During a recent discussion with komponisto about why my fellow LWers are so interested in the Amanda Knox case, his answers made me realize that I had been asking the wrong question. After all, feeling interest or even outrage after seeing a possible case of injustice seems quite natural, so perhaps a better question to ask is why am I so uninterested in the case.
Reflecting upon that, it appears that I've been doing something like Eliezer's "Shut Up and Multiply", except in reverse. Both of us noticed the obvious craziness of scope insensitivity and tried to make our emotions work more rationally. But whereas he decided to multiply his concern for individuals human beings by the population size to an enormous concern for humanity as a whole, I did the opposite.
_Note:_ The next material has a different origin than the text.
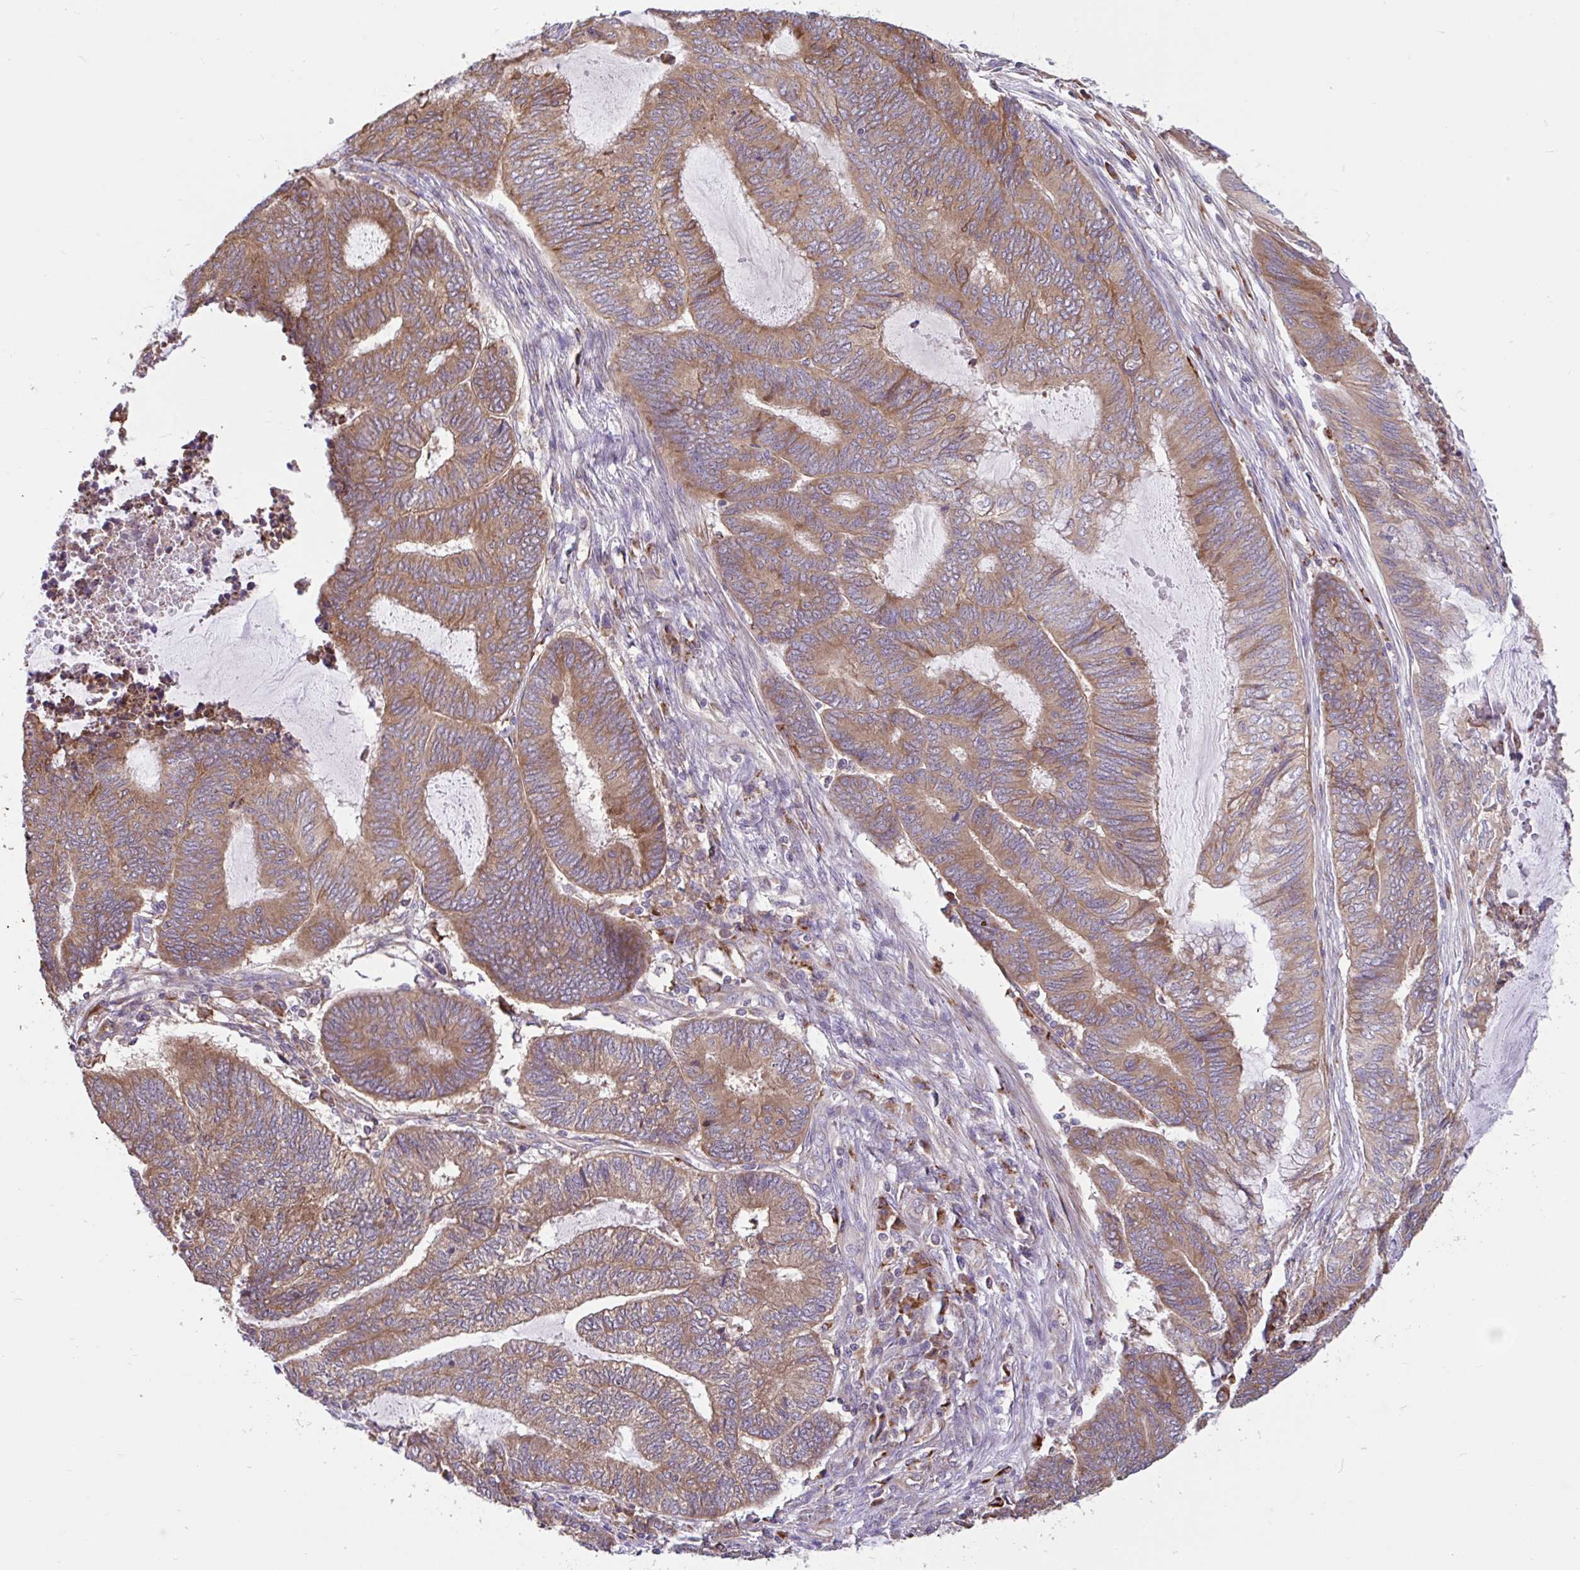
{"staining": {"intensity": "moderate", "quantity": ">75%", "location": "cytoplasmic/membranous"}, "tissue": "endometrial cancer", "cell_type": "Tumor cells", "image_type": "cancer", "snomed": [{"axis": "morphology", "description": "Adenocarcinoma, NOS"}, {"axis": "topography", "description": "Uterus"}, {"axis": "topography", "description": "Endometrium"}], "caption": "High-magnification brightfield microscopy of adenocarcinoma (endometrial) stained with DAB (3,3'-diaminobenzidine) (brown) and counterstained with hematoxylin (blue). tumor cells exhibit moderate cytoplasmic/membranous staining is seen in approximately>75% of cells. Using DAB (brown) and hematoxylin (blue) stains, captured at high magnification using brightfield microscopy.", "gene": "RALBP1", "patient": {"sex": "female", "age": 70}}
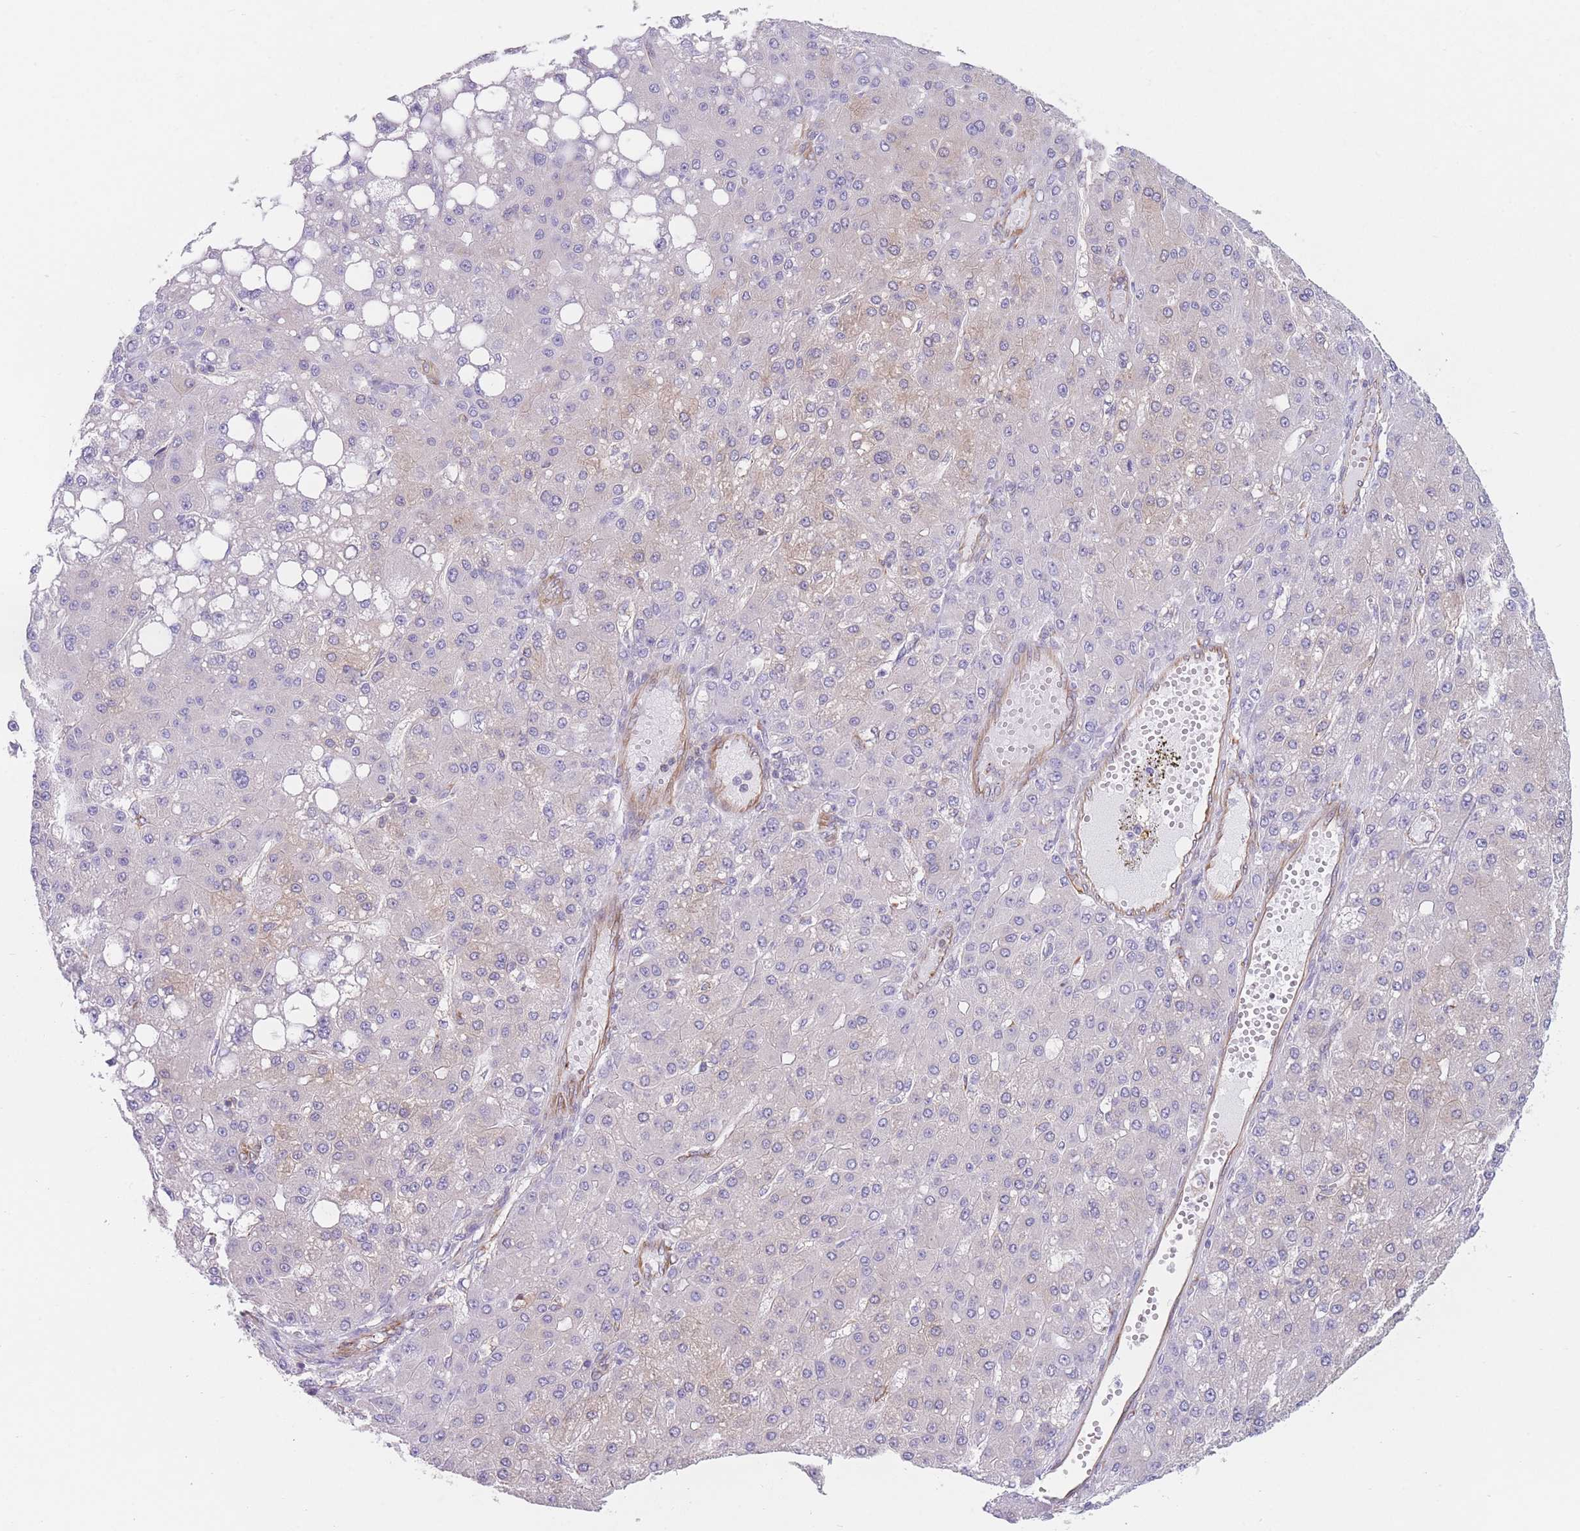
{"staining": {"intensity": "weak", "quantity": "<25%", "location": "cytoplasmic/membranous"}, "tissue": "liver cancer", "cell_type": "Tumor cells", "image_type": "cancer", "snomed": [{"axis": "morphology", "description": "Carcinoma, Hepatocellular, NOS"}, {"axis": "topography", "description": "Liver"}], "caption": "An image of human liver cancer is negative for staining in tumor cells. The staining is performed using DAB brown chromogen with nuclei counter-stained in using hematoxylin.", "gene": "AK9", "patient": {"sex": "male", "age": 67}}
I noticed that my concern for humanity is limited, and therefore decided that it's crazy to care much about random individuals that I happen to come across. (Although I probably haven't consciously thought about it in this way until now.)
The weird thing is that both of these emotional self-modification strategies seem to have worked, at least to a great extent. Eliezer has devoted his life to improving the lot of humanity, and I've managed to pass up news and discussions about Amanda Knox without a second thought. It can't be the case that both of these ways to change how our emotions work are the right thing to do, but the apparent symmetry between them seems hard to break.
What ethical principles can we use to decide between "Shut Up and Multiply" and "Shut Up and Divide"? Why should we derive our values from our native emotional responses to seeing individual suffering, and not from the equally human paucity of response at seeing large portions of humanity suffer in aggregate? Or should we just keep our scope insensitivity, like our boredom?
And an interesting meta-question arises here as well: how much of what we think our values are, is actually the result of not thinking things through, and not realizing the implications and symmetries that exist? And if many of our values are just the result of cognitive errors or limitations, have we lived with them long enough that they've become an essential part of us?
What do you think your second order “want to want to help" desire is based on or came from? For example one possibility is that someone previously appealed to your occasional (first order) desire to help strangers and suggested you generalize it, which caused you to have a cached thought that that's what you "should" do. I mean this seems to be exactly what Peter Singer's Drowning Child argument tries to do, and a lot of people cite it as their introduction/conversion to EA. (And you also say that you personally did it to others.)
Or suppose you only have your second order desire because it's useful for gaining/maintaining your social status. I imagine it might be hard to work with or socialize with other EAs, if you told them that you didn't even "want to want to help" :)
For me personally, I feel like I already "help" a decent amount (motivated by my first order desires), given my moral credences/uncertainties. My second order desires include both doing more and less, depending on whether I feel like I've done too much or too little "altruism" recently or overall, although they don't kick in much and I mostly just go with doing whatever I want (e.g., find interesting) at the moment.